Lors de son discours devant le Parlement Européen, François Degois a pointé le double-jeu de Macron qui tente de flatter le plus grand nombre.

Ce mercredi, Emmanuel Macron était au Parlement Européen pour tracer les grandes lignes de la présidence européenne. Mais Yannick Jadot, Manon Aubry, Jordan Bardella et François-Xavier Bellamy ont pris la parole et... cela s'est transformé en ring de campagne électorale.

"La campagne présidentielle a commencé véritablement ce mercredi. Ça a canardé sévère ! Mais il faut rendre grâce aux Français. Ce ne sont pas eux qui ont commencé, c'est un député allemand qui arrive et qui prend bille en tête Emmanuel Macron en disant : "Monsieur le président de la République française, on en a marre de votre clivage entre les progressistes et les populistes, c'est un clivage malsain. Vous montez les gens les uns contre les autres et fort heureusement vous avez quelqu'un qui peut vous battre, c'est Valérie Pécresse".
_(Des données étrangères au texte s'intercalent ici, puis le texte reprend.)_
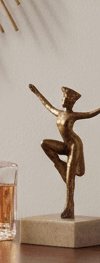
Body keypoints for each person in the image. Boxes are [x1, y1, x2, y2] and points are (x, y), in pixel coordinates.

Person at [29, 84, 100, 219]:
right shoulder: (59, 113)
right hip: (66, 145)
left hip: (74, 145)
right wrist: (36, 92)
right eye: (63, 98)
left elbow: (90, 114)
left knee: (70, 176)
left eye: (66, 99)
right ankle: (59, 164)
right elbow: (47, 105)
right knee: (44, 144)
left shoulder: (73, 115)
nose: (63, 100)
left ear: (71, 102)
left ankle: (69, 207)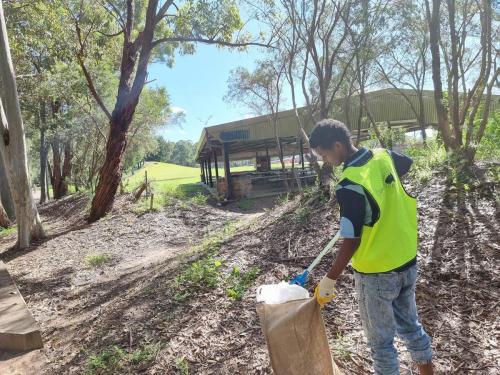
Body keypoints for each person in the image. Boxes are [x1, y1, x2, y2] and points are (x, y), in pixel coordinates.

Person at [309, 119, 433, 375]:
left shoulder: (349, 183)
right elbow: (406, 164)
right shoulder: (383, 155)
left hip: (376, 273)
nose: (326, 161)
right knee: (411, 327)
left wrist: (330, 280)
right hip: (406, 260)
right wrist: (386, 196)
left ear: (337, 145)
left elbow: (352, 240)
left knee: (381, 344)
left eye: (325, 154)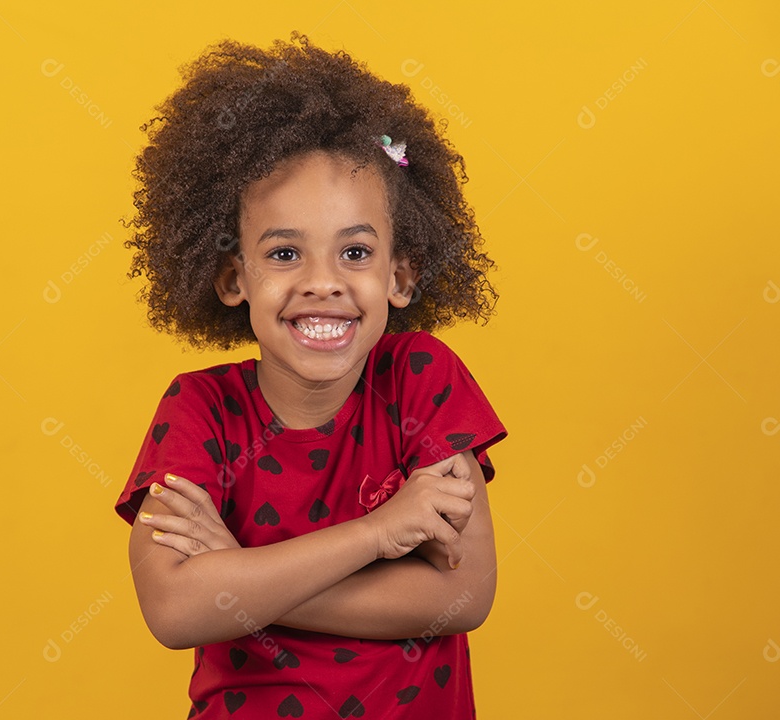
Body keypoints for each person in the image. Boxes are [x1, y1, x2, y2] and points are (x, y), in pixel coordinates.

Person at [113, 31, 508, 718]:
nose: (324, 283)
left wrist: (239, 577)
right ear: (236, 277)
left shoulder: (421, 380)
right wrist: (378, 535)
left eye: (355, 251)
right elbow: (176, 610)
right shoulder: (199, 410)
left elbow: (464, 596)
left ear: (401, 276)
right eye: (285, 253)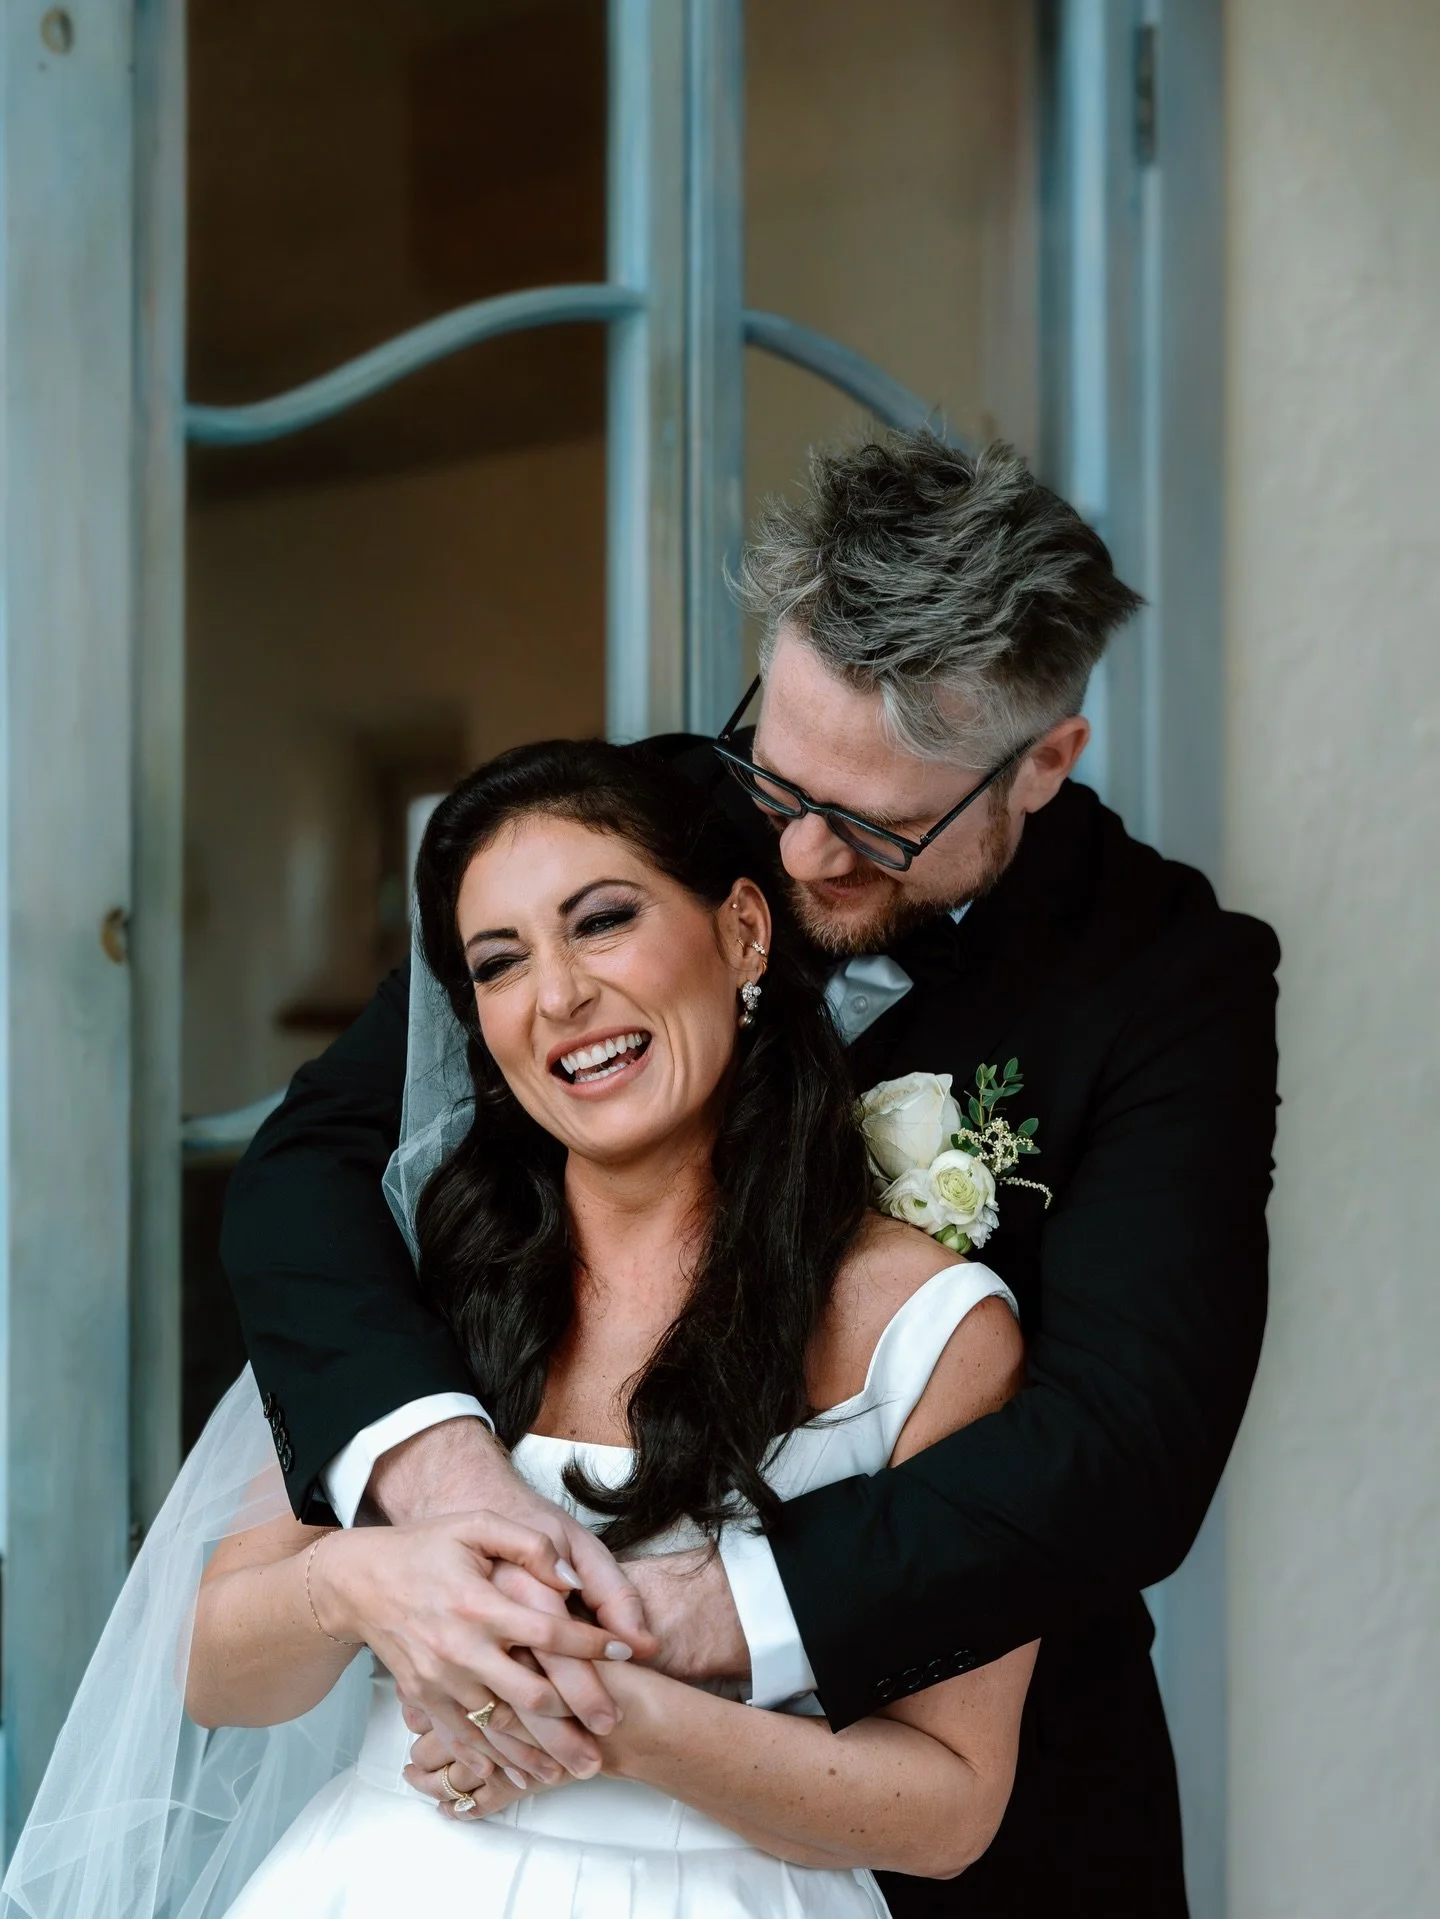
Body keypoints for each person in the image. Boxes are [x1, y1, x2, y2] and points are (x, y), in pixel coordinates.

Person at [221, 435, 1280, 1914]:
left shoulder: (1172, 981)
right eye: (775, 774)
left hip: (967, 1795)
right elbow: (311, 1165)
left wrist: (722, 1608)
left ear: (1043, 759)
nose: (795, 852)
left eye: (874, 826)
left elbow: (1126, 1443)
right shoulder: (629, 834)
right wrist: (437, 1469)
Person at [3, 742, 1035, 1918]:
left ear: (744, 932)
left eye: (600, 921)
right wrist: (360, 1584)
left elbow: (949, 1806)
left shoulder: (927, 1327)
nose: (558, 997)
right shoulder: (419, 1279)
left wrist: (612, 1719)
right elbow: (215, 1669)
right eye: (500, 962)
Alors après, c'est le tir au pigeons ! D'ailleurs, Yannick Jadot avait beaucoup de choses à gagner dans cette séquence parce qu'il est inaudible et que sa campagne patine. Alors tous les "ouin-ouin" qui se sont mis à pleurer en disant "oh la la, c'est pas bien les Français qui transforment l'Europe en arène électorale"... Ça a toujours été comme ça ! Tous les présidents sont passés à la casserole. Pourquoi ? parce que les Parlementaires français, par constitutionnalité, ne peuvent pas s'adresser au président de la République. Donc vous pensez bien que quand ils l'ont sous la main, ils ne se gênent pas".

On les a accusés d'abuser de cette tribune mais Emmanuel Macron est le premier à instrumentaliser l'Europe en étant le candidat le plus européen, un terrain qu'il dispute avec Valérie Pécresse.

Il y a quand même des paradoxes dans le discours d'Emmanuel Macron

Oui et je n'en prendrai qu'un seul : l'avortement. Vous savez qu'hier il voulait annoncer dans les droits fondamentaux - comme l'abolition de la peine de mort - le droit à l'avortement. Mais quel Macron parle ? Le progressiste ou celui dont le groupe Renew Europe au Parlement européen a voté pour la nouvelle présidente du Parlement européen qui est contre l'avortement ?

Quel Macron parle ? Le progressiste, l'humaniste ou l'homme qui dit dans une interview que le traumatisme de l'avortement demeure. Le traumatisme de l'avortement, qui est un des sujets majeurs des anti-IVG. On a bien compris qu'Emmanuel, ce mercredi à Strasbourg, a envoyé des bisous à la gauche alors qu'en France, c'est Macron qui fait des bisous à la droite".